Terminologies - mkyg/hello-world GitHub Wiki
Repository
A repository is usually used to organize a single project. Repositories can contain folders and files, images, videos, spreadsheets, and data sets – anything your project needs.
We recommend including a README, or a file with information about your project. GitHub makes it easy to add one at the same time you create your new repository. It also offers other common options such as a license file.
Branching
Branching is the way to work on different versions of a repository at one time. By default your repository has one branch named master which is considered to be the definitive branch.
When you create a branch off of master branch, you’re making a copy, or snapshot, of master branch as it was at that point in time. If someone else made changes to the master branch while you were working on your branch, you could pull in those updates.
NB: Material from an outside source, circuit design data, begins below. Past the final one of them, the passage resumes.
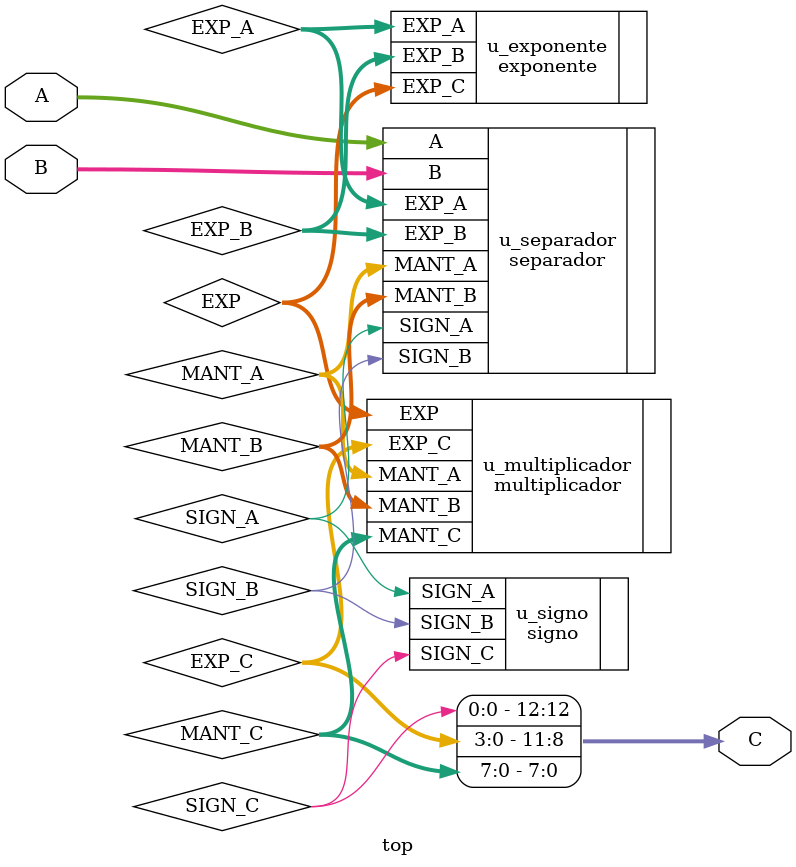
<source format=v>
module top #(
    parameter NB_MANT   = 8,
    parameter NB_EXP    = 4,
    parameter NB_TOTAL  = 13
)
(
    input [NB_TOTAL-1:0] A,
    input [NB_TOTAL-1:0] B,

    output [NB_TOTAL-1:0] C
);

localparam BIAS = 7;

wire [NB_MANT-1:0]  MANT_A, MANT_B, MANT_C;
wire [NB_EXP-1:0]   EXP_A, EXP_B, EXP, EXP_C;
wire                SIGN_A, SIGN_B, SIGN_C;


separador #(
        .NB_MANT    (NB_MANT)   ,
        .NB_EXP     (NB_EXP)    ,
        .NB_TOTAL   (NB_TOTAL)
    )
    u_separador(
        .A(A)           ,
        .B(B)           ,

        .MANT_A(MANT_A) ,
        .MANT_B(MANT_B) ,
        
        .EXP_A(EXP_A)   ,
        .EXP_B(EXP_B)   ,

        .SIGN_A(SIGN_A) ,
        .SIGN_B(SIGN_B)
    );

exponente #(
        .NB_EXP(NB_EXP) ,
        .BIAS(BIAS)
    ) u_exponente(
        .EXP_A(EXP_A)   ,
        .EXP_B(EXP_B)   ,

        .EXP_C(EXP)
    );

multiplicador #(
        .NB_MANT(NB_MANT),
        .NB_EXP(NB_EXP)
    ) u_multiplicador(
        .MANT_A(MANT_A) ,
        .MANT_B(MANT_B) ,
        .EXP(EXP)       ,

        .EXP_C(EXP_C)   ,

        .MANT_C(MANT_C)
    );

signo #() u_signo(
        .SIGN_A(SIGN_A) ,
        .SIGN_B(SIGN_B) ,

        .SIGN_C(SIGN_C)
    );

assign C = {SIGN_C, EXP_C, MANT_C};


endmodule
</source>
Here at GitHub, our developers, writers, and designers use branches for keeping bug fixes and feature work separate from our master (production) branch. When a change is ready, they merge their branch into master.
Commit
On GitHub, saved changes are called commits. Each commit has an associated commit message, which is a description explaining why a particular change was made.
Commit messages capture the history of your changes, so other contributors can understand what you’ve done and why.
Pull Request (Open and Merge a Pull Request)
Pull Requests are the heart of collaboration on GitHub. When you open a pull request, you’re proposing your changes and requesting that someone review and pull in your contribution and merge them into their branch.
Pull requests show diffs, or differences, of the content from both branches. The changes, additions, and subtractions are shown in green and red.
As soon as you make a commit, you can open a pull request and start a discussion, even before the code is finished.
By using GitHub’s @mention system in your pull request message, you can ask for feedback from specific people or teams, whether they’re down the hall or 10 time zones away.
Look over your changes in the diffs on the Compare page to make sure they’re what you want to submit, then create a Pull request. Finally, it’s time to bring your changes together – merging your branch off branch into the master branch.
You can even open pull requests in your own repository and merge them yourself.